Like any piece of speculative fiction worth its salt, Plan 75 plucks its most affecting ideas from our worst contemporary fears––namely the slippery slide toward fascism, or perhaps the realization that we’re already there. In this sense Hayakawa’s film is much closer to something like Battle Royale than, say, Amour, which was more about the callous whims of a disinterested state than the peaks and troughs of old age (though I feel it could do with a little more of the latter). Hayakawa was inspired by a massacre that happened in Sagamihara in 2016, when an ex-worker from a care home for the mentally and intellectually disabled stabbed 19 patients to death in their own beds. The man believed he was doing a public service. Plan 75 opens on a similar atrocity and imagines the path a country might take afterward, not least one with the fastest-aging population and a younger generation left to carry the financial burden.
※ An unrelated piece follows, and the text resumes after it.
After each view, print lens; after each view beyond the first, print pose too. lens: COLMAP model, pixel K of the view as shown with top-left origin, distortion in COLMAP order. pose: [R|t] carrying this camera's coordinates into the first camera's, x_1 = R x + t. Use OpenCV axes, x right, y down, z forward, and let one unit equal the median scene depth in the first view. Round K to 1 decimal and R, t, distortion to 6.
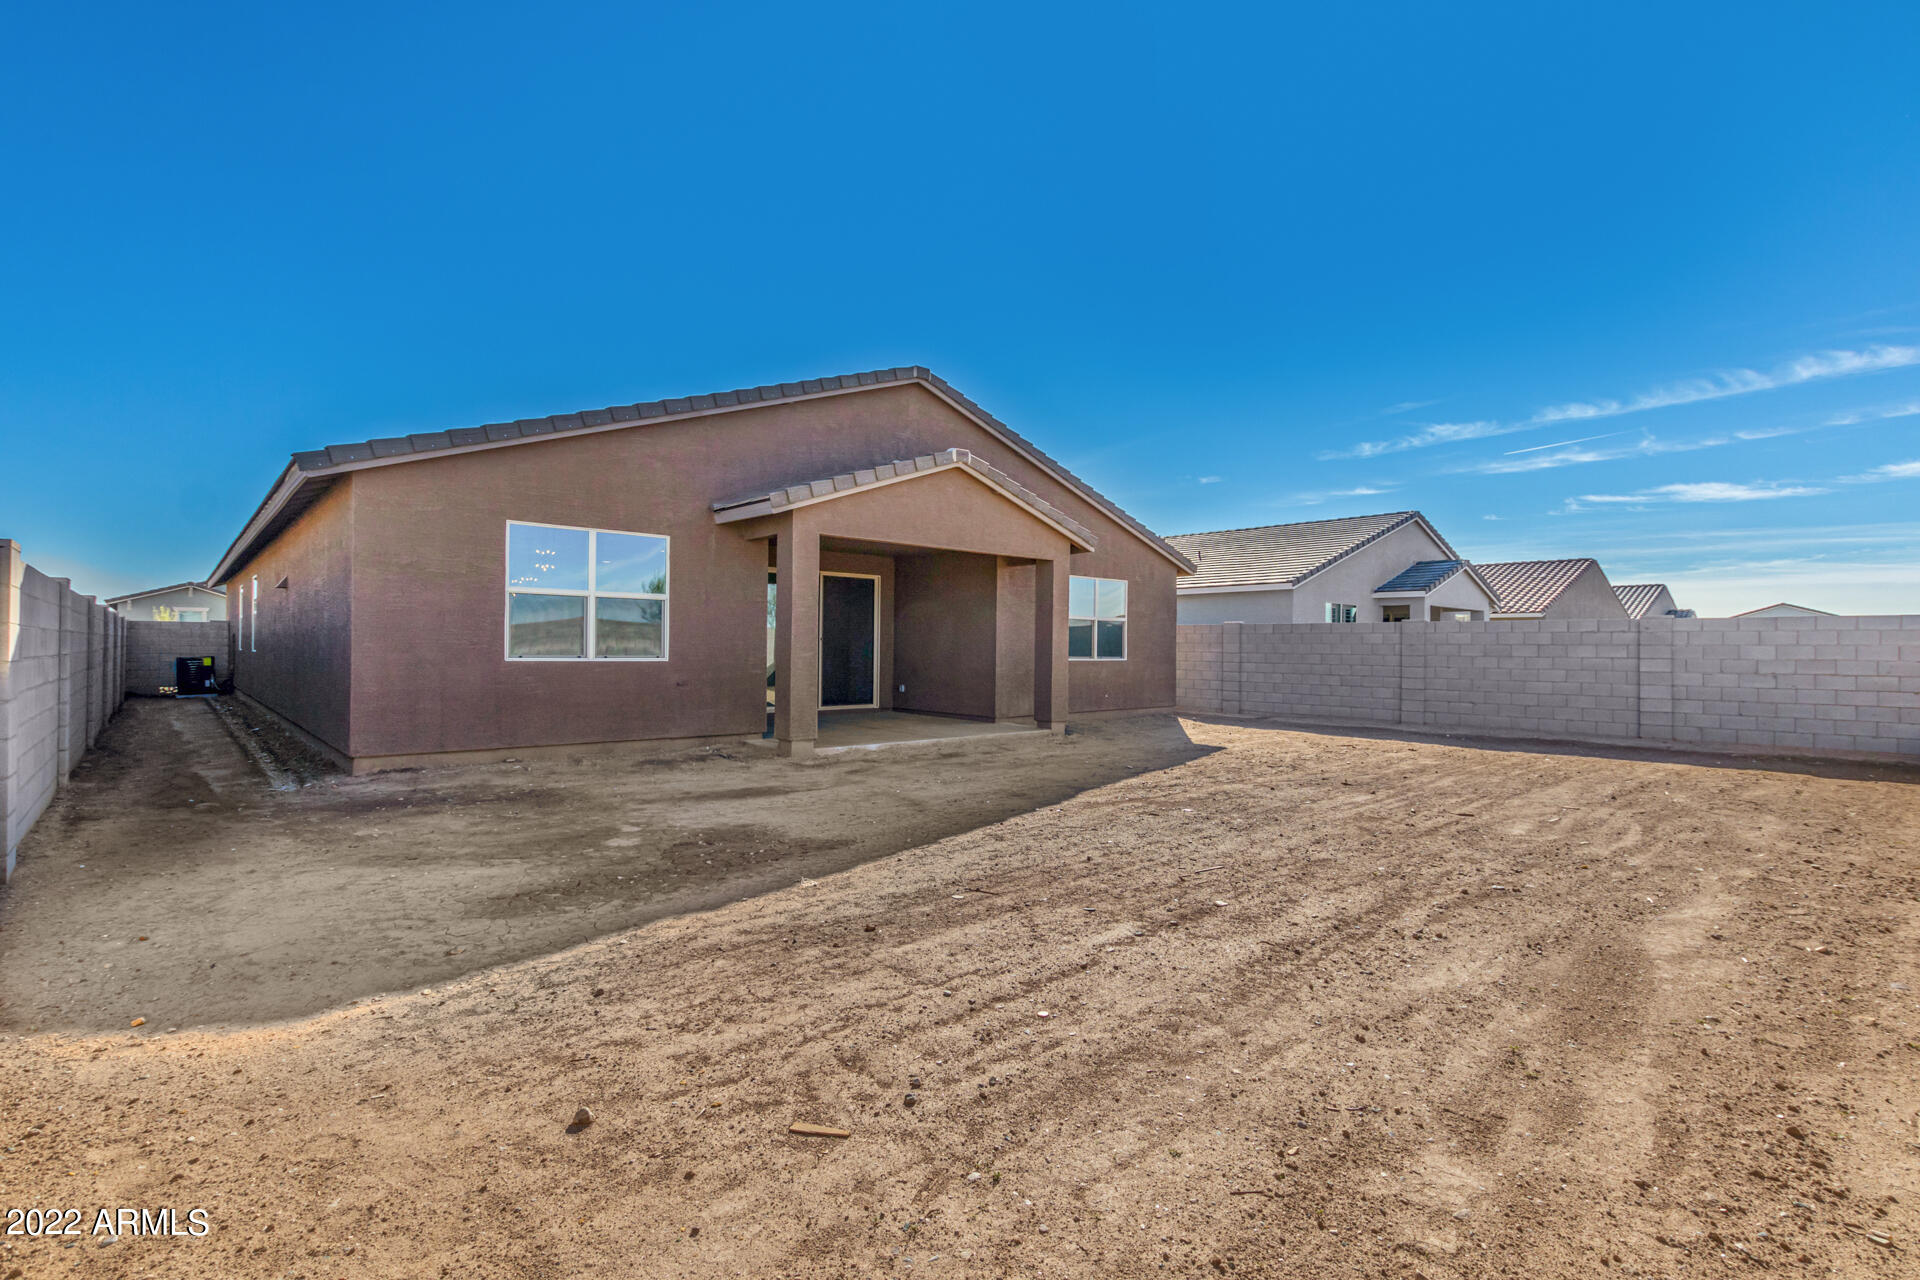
lens RADIAL K [[858.1, 0, 954.1], [0, 858.1, 652.2], [0, 0, 1]] dist [0.000752, -0.000190]
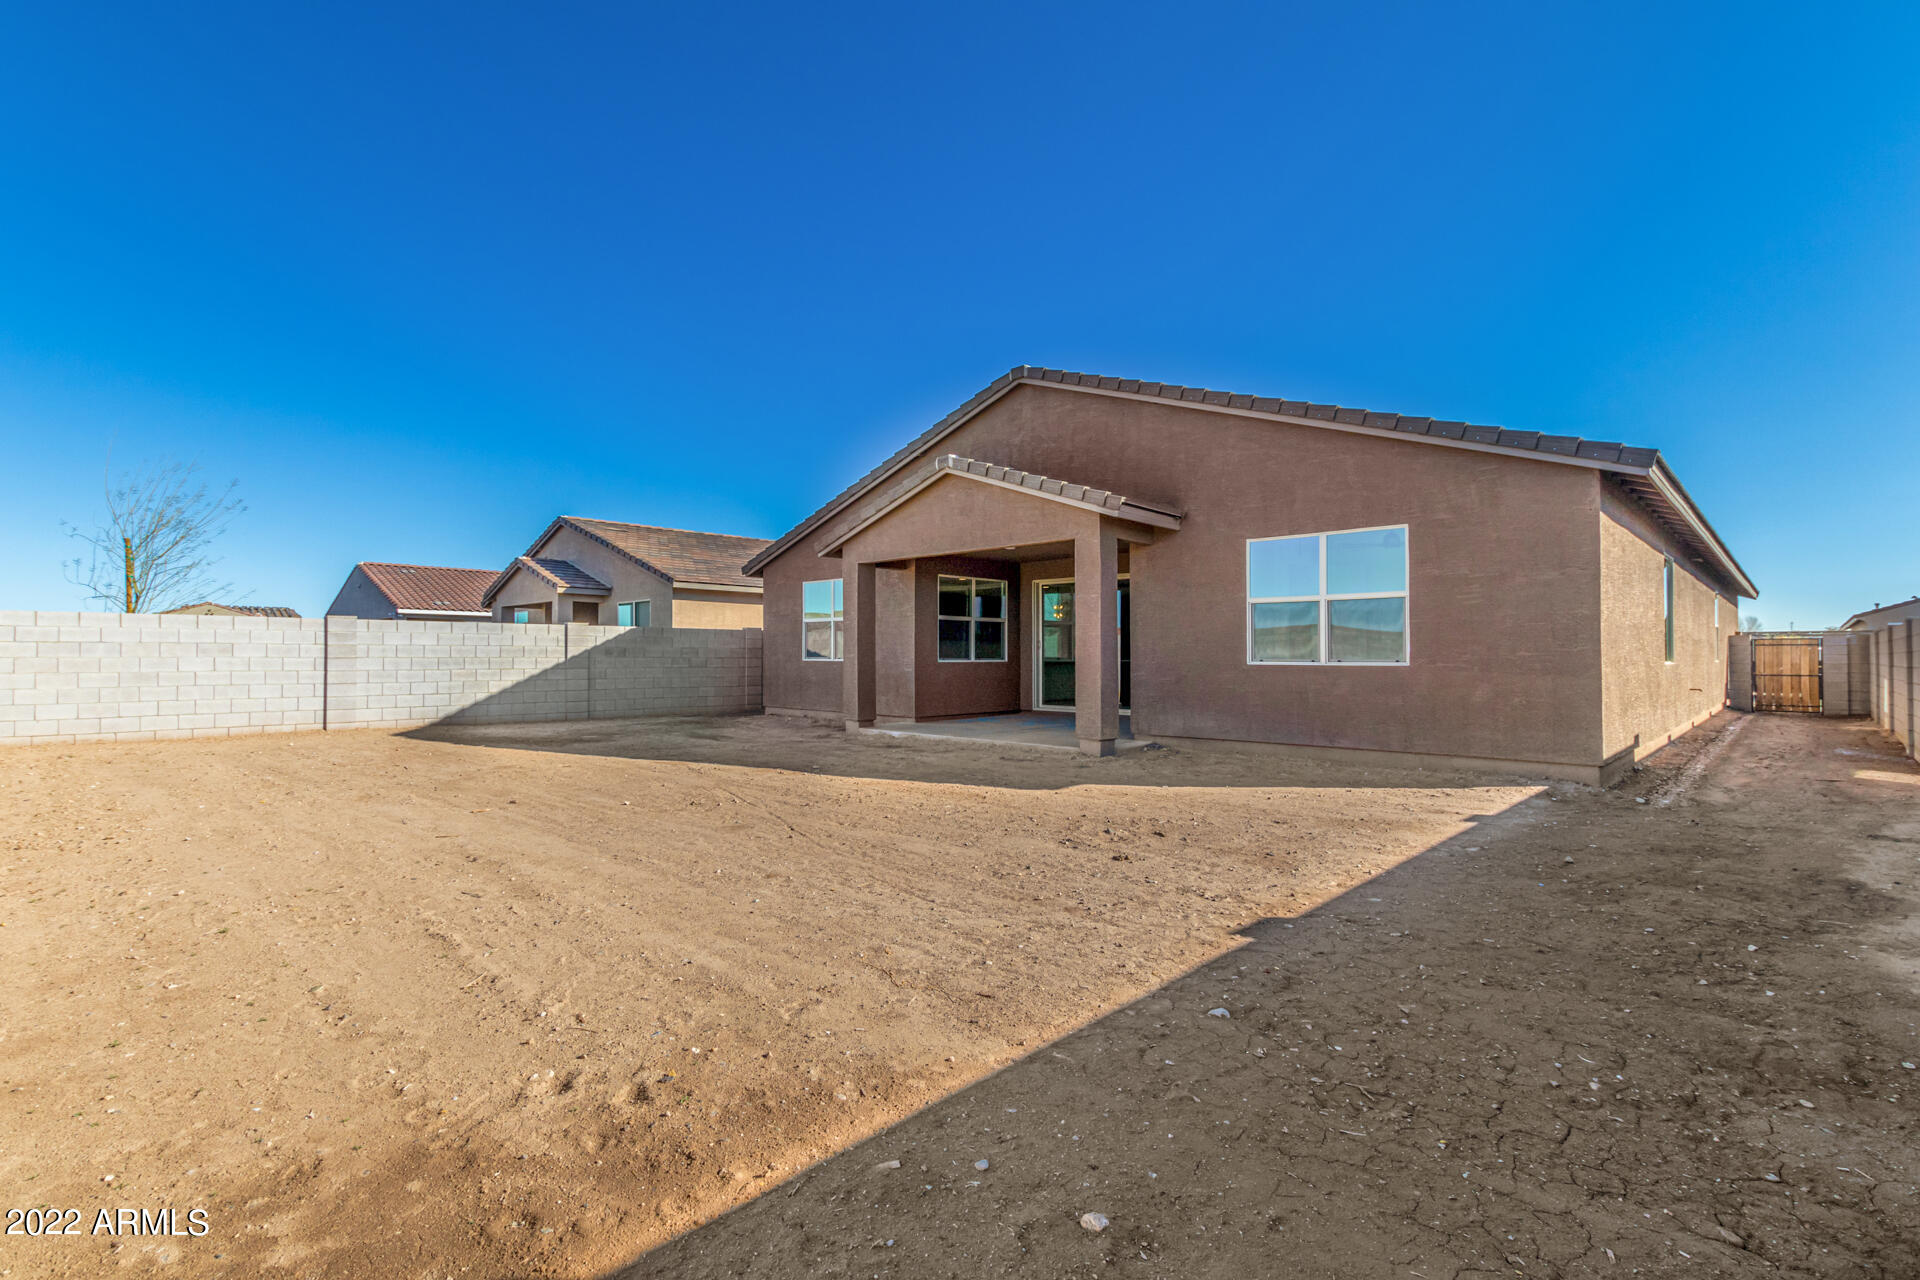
lens RADIAL K [[872.2, 0, 960.0], [0, 872.2, 640.0], [0, 0, 1]] dist [0.007193, -0.001283]
pose [[0.093212, -0.020238, -0.995441, 0.584147], [0.000213, 0.999794, -0.020307, 0.002070], [0.995646, 0.001681, 0.093197, 0.515112]]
The idea that a society could come to accept such a nightmare, or at least wilfully ignore it, is spelled out in two additional, rather Arendtian storylines. In one, a Filipina nurse takes a job at the clinic sorting through the belongings of recently 75ed volunteers (a macabre echo of the Sondercommando unit that is somewhat undercut by the character’s underexplored motivation). The fourth plot line follows Hiromu (Hayato Isomura), a benign government stooge tasked with signing up new volunteers. Earnest to a fault, he even attempts to convince his own uncle to consider the procedure, a process that eventually leads to a change of heart. Thankfully, no high-level meetings happen on screen, though rumors circulate that officials are planning to introduce a Plan 65. If there has been any public outcry, it is only hinted at in passing. There are, after all, just so many hours in the day.
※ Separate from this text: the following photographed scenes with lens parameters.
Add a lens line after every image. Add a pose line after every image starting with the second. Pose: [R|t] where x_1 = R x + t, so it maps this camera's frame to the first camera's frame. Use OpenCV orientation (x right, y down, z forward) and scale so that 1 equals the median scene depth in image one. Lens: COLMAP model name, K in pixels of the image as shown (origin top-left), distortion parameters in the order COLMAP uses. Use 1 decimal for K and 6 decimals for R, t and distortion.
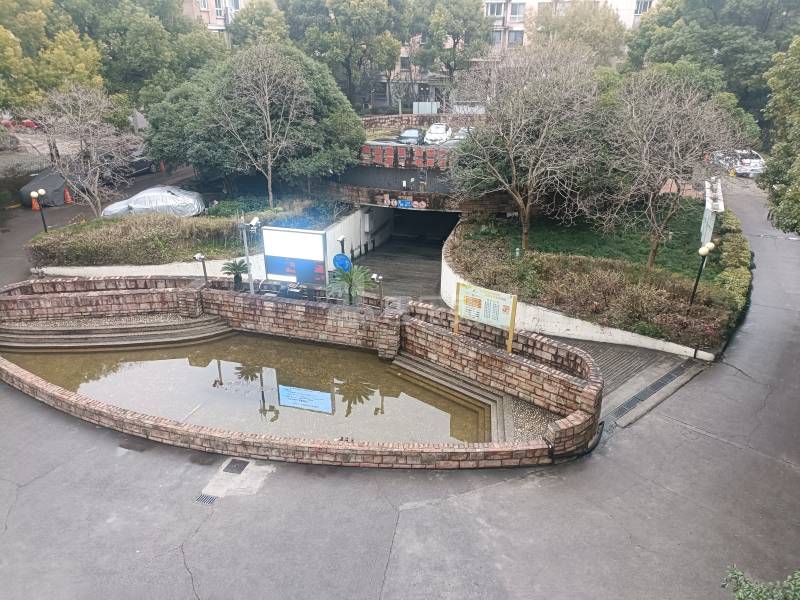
lens RADIAL K [[590.3, 0, 398.0], [0, 590.3, 303.9], [0, 0, 1]] dist [0.065148, -0.059619]
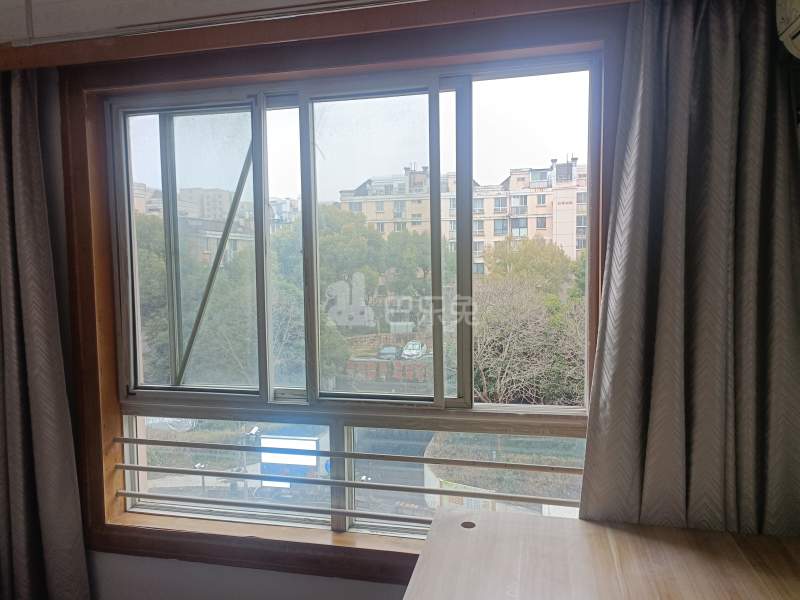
lens RADIAL K [[590.3, 0, 398.0], [0, 590.3, 303.9], [0, 0, 1]] dist [0.065148, -0.059619]
pose [[0.998975, -0.019195, 0.040996, -0.008932], [0.032311, 0.936637, -0.348809, 0.020695], [-0.031703, 0.349776, 0.936297, -0.077218]]
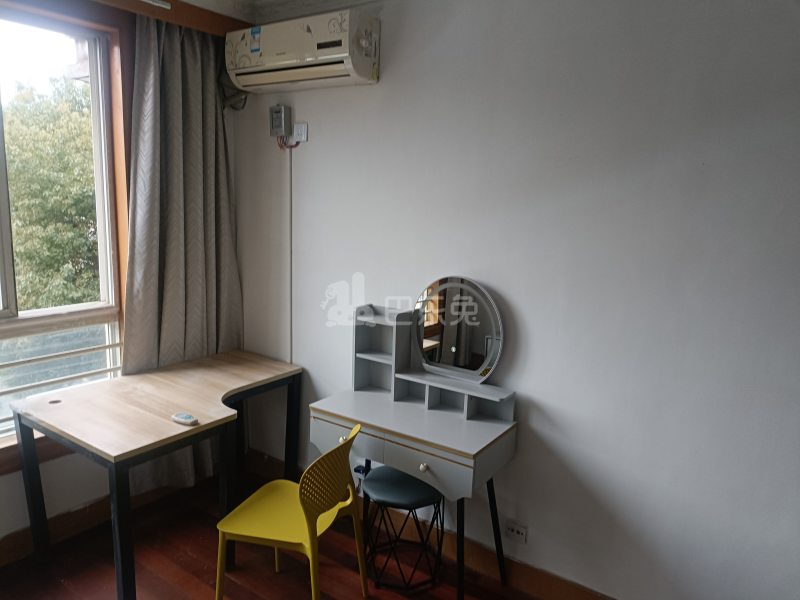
lens RADIAL K [[590.3, 0, 398.0], [0, 590.3, 303.9], [0, 0, 1]] dist [0.065148, -0.059619]
pose [[0.331143, -0.157606, 0.930325, -0.532141], [0.357267, 0.933489, 0.030976, 0.040564], [-0.873330, 0.322117, 0.365425, -0.142951]]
That smorgasbord structure often leaves Plan 75 feeling overstretched. The more fleshed-out narratives have a way of making the others seem underwritten––in both cases you’re left wanting more––and for all its justifiable anger and uncertainty, it is cold and clinical to the touch. Still, there are things to cherish: busily moving between sterile offices and boxy, lived-in apartments, the film keeps you guessing about the practicalities and implications of its central conceit to such an extent that its moments of real poignancy can catch you off guard. A lot of this comes down to Baisho’s heartbreaking central performance. Both a regular player in Yoji Yamada’s films in the ‘60s and ‘70s and a popular singer in Japan (her 1965 hit Sayonara wa dance atoni inspired the theme for Sailor Moon), the octogenarian is Plan 75’s secret weapon. Hakayawa knows it. The director has her star sing on not one but two occasions, and even if the latter lands awkwardly, these moments are exactly what Plan 75 needs: reminders of what makes life worth living in the first place.

Plan 75 is now in limited release and will expand.